Dal mondo della scuola inoltre ci si aspettano risultati prevalentemente a medio termine (anzi per le istituzioni scolastiche nel loro complesso a medio-lungo termine) e questa circostanza ovviamente complica ulteriormente il quadro. Un aspetto delicato e di grande rilievo in tutti i processi di valutazione è quello della scelta degli indicatori delle prestazioni; spesso scatta il meccanismo della parabola del lampione (si preferisce misurare quello che è facile misurare, piuttosto che quello che è utile misurare e si rischia di produrre numeri con il massimo dell’oggettività, ma con scarsa significatività).
Per la verità c’è anche una controindicazione rispetto al mantenimento nel tempo di un sistema di valutazione: coloro che sono sottoposti a un dato sistema dopo un po’ ne apprendono in dettaglio i meccanismi e tendono a lavorare non tanto per i risultati quanto per gli indicatori di risultato (e potrebbe anche non essere la stessa cosa).
Ciò detto, francamente mi sembrano sterili (vorrei dire nocive) disquisizioni su singoli aspetti specifici, tenzoni tra chi difende in blocco gli insegnanti e chi li ritiene esclusivi responsabili delle difficoltà in cui la scuola si dibatte. Una recente occasione per esternazioni prevalentemente inconcludenti sono state le reazioni alla pubblicazione sul supplemento Donna di la Repubblica di due interventi di Umberto Galimberti (2 aprile 2016 dal titolo “Quando il modo di insegnare fa saltare il banco” e 14 maggio 2016 dal titolo “Valutare gli insegnanti non è volergli male”) che ha sollevato due punti di fondo: la difficoltà di misurare risultati che hanno carattere qualitativo e non quantitativo e il peso crescente della burocratizzazione dell’attività didattica. Come esempio di argomentazioni polemiche comprensibili nella motivazione, poco costruttive si può vedere un articolo sul sito edscuola prevalentemente dedicato alla discussione generica se sia meglio il passato il presente o il futuro (previsto dalla riforma) senza tener conto che la scuola non può non cambiare, quantomeno nei metodi, al cambiare del contesto in cui è inserita.

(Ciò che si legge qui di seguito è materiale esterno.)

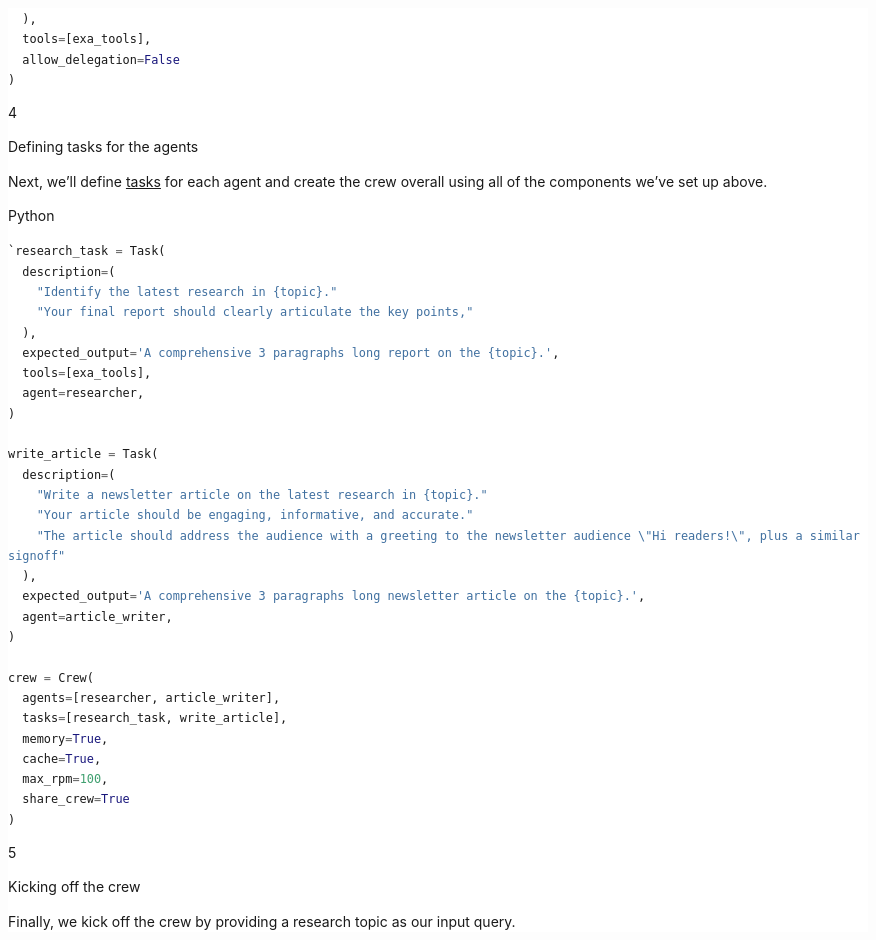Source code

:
 ```Python
  ),
  tools=[exa_tools],
  allow_delegation=False
)

```

4

Defining tasks for the agents

Next, we’ll define [tasks](https://docs.crewai.com/concepts/Tasks/) for each agent and create the crew overall using all of the components we’ve set up above.

Python

```Python
`research_task = Task(
  description=(
    "Identify the latest research in {topic}."
    "Your final report should clearly articulate the key points,"
  ),
  expected_output='A comprehensive 3 paragraphs long report on the {topic}.',
  tools=[exa_tools],
  agent=researcher,
)

write_article = Task(
  description=(
    "Write a newsletter article on the latest research in {topic}."
    "Your article should be engaging, informative, and accurate."
    "The article should address the audience with a greeting to the newsletter audience \"Hi readers!\", plus a similar signoff"
  ),
  expected_output='A comprehensive 3 paragraphs long newsletter article on the {topic}.',
  agent=article_writer,
)

crew = Crew(
  agents=[researcher, article_writer],
  tasks=[research_task, write_article],
  memory=True,
  cache=True,
  max_rpm=100,
  share_crew=True
)

```

5

Kicking off the crew

Finally, we kick off the crew by providing a research topic as our input query.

Non mancano in rete documenti di approfondimento che riportano anche esperienze di altri paesi: come esempi di approccio differenziato per chi volesse approfondire l’argomento segnalo un articolo di Carlo Scognamiglio su Micromega, un commento di Stefano Stefanel sul sito della Associazione Nazionale dei dirigenti scolastici, una ricognizione di Norberto Bottani sul sito Oxydiane.
Un’osservazione finale: ogni valutazione se condotta seriamente è un impegno notevole e difficilmente si troverà un meccanismo perfetto. Ma la crisi della nostra società è in gran parte riconducibile a diffuse forme di relativismo (postmodernismo e pensiero debole ne sono state manifestazioni a mio avviso molto nocive) di un malinteso egualitarismo (che non consente di evidenziare e premiare – magari solo con un riconoscimento simbolico, un grazie – chi svolge il proprio compito con serietà, professionalità e dedizione), di giustificazionismo per sacche di disimpegno addirittura autoassolto per considerazioni paraideologiche. Senza valutazione e selezione difficilmente ne verremo fuori: quest’esigenza è decisiva nel sistema del pubblico impiego e nella scuola in misura particolare. Impegno di tutti dovrebbe essere cercare di mettere in piedi un sistema sempre meno imperfetto anziché teorizzare che non si può far nulla o che va bene la scuola così com’è, per un semplice motivo: non è vero.